_Task description:_
Only lines holding the word "Israel" are wanted. Copy them from the listing below.

_Excerpted data:_
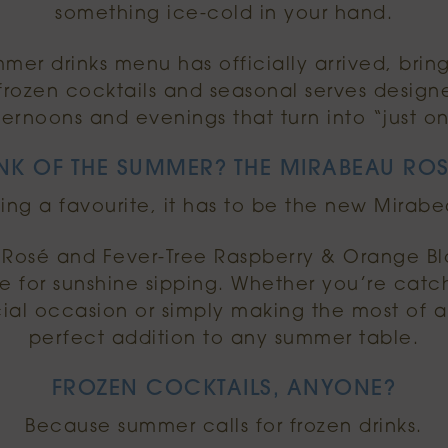
something ice-cold in your hand.
er drinks menu has officially arrived, bring
, frozen cocktails and seasonal serves design
ternoons and evenings that turn into “just o
NK OF THE SUMMER? THE MIRABEAU ROS
ing a favourite, it has to be the new Mirabe
osé and Fever-Tree Raspberry & Orange Blos
 for sunshine sipping. Whether you’re catch
ial occasion or simply making the most of a 
perfect addition to any summer table.
FROZEN COCKTAILS, ANYONE?
Because summer calls for frozen drinks.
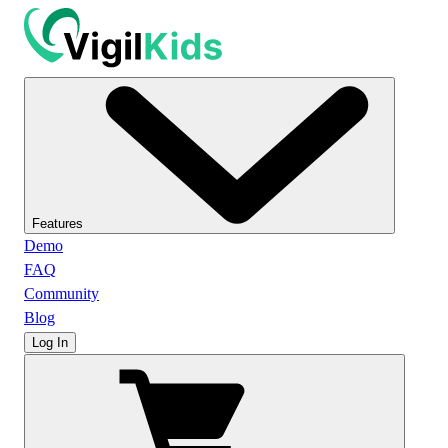
Features
Demo
FAQ
Community
Blog
Log In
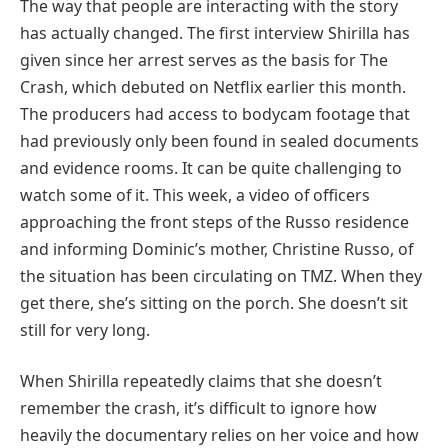
The way that people are interacting with the story
has actually changed. The first interview Shirilla has
given since her arrest serves as the basis for The
Crash, which debuted on Netflix earlier this month.
The producers had access to bodycam footage that
had previously only been found in sealed documents
and evidence rooms. It can be quite challenging to
watch some of it. This week, a video of officers
approaching the front steps of the Russo residence
and informing Dominic’s mother, Christine Russo, of
the situation has been circulating on TMZ. When they
get there, she’s sitting on the porch. She doesn’t sit
still for very long.
When Shirilla repeatedly claims that she doesn’t
remember the crash, it’s difficult to ignore how
heavily the documentary relies on her voice and how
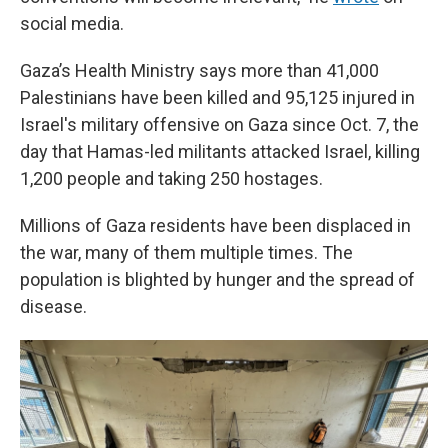
social media.
Gaza’s Health Ministry says more than 41,000
Palestinians have been killed and 95,125 injured in
Israel's military offensive on Gaza since Oct. 7, the
day that Hamas-led militants attacked Israel, killing
1,200 people and taking 250 hostages.
Millions of Gaza residents have been displaced in
the war, many of them multiple times. The
population is blighted by hunger and the spread of
disease.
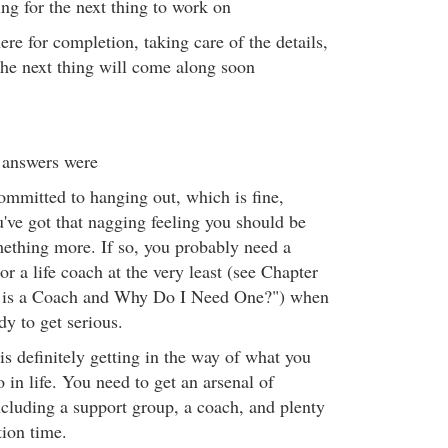
ing for the next thing to work on
ere for completion, taking care of the details,
he next thing will come along soon
 answers were
ommitted to hanging out, which is fine,
u've got that nagging feeling you should be
ething more. If so, you probably need a
 or a life coach at the very least (see Chapter
 is a Coach and Why Do I Need One?") when
dy to get serious.
is definitely getting in the way of what you
 in life. You need to get an arsenal of
ncluding a support group, a coach, and plenty
tion time.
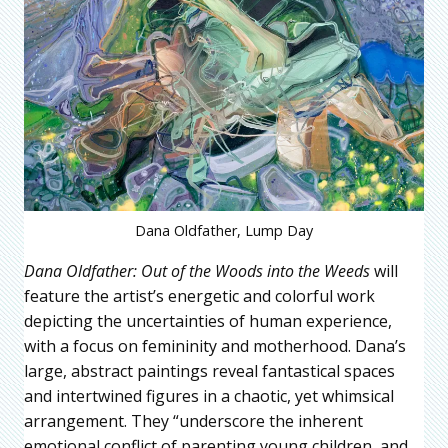
Dana Oldfather, Lump Day
Dana Oldfather:
Out of the Woods into the Weeds
will
feature the artist’s energetic and colorful work
depicting the uncertainties of human experience,
with a focus on femininity and motherhood. Dana’s
large, abstract paintings reveal fantastical spaces
and intertwined figures in a chaotic, yet whimsical
arrangement. They “underscore the inherent
emotional conflict of parenting young children, and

_Answer for this exercise:_
Israel's military offensive on Gaza since Oct. 7, the
day that Hamas-led militants attacked Israel, killing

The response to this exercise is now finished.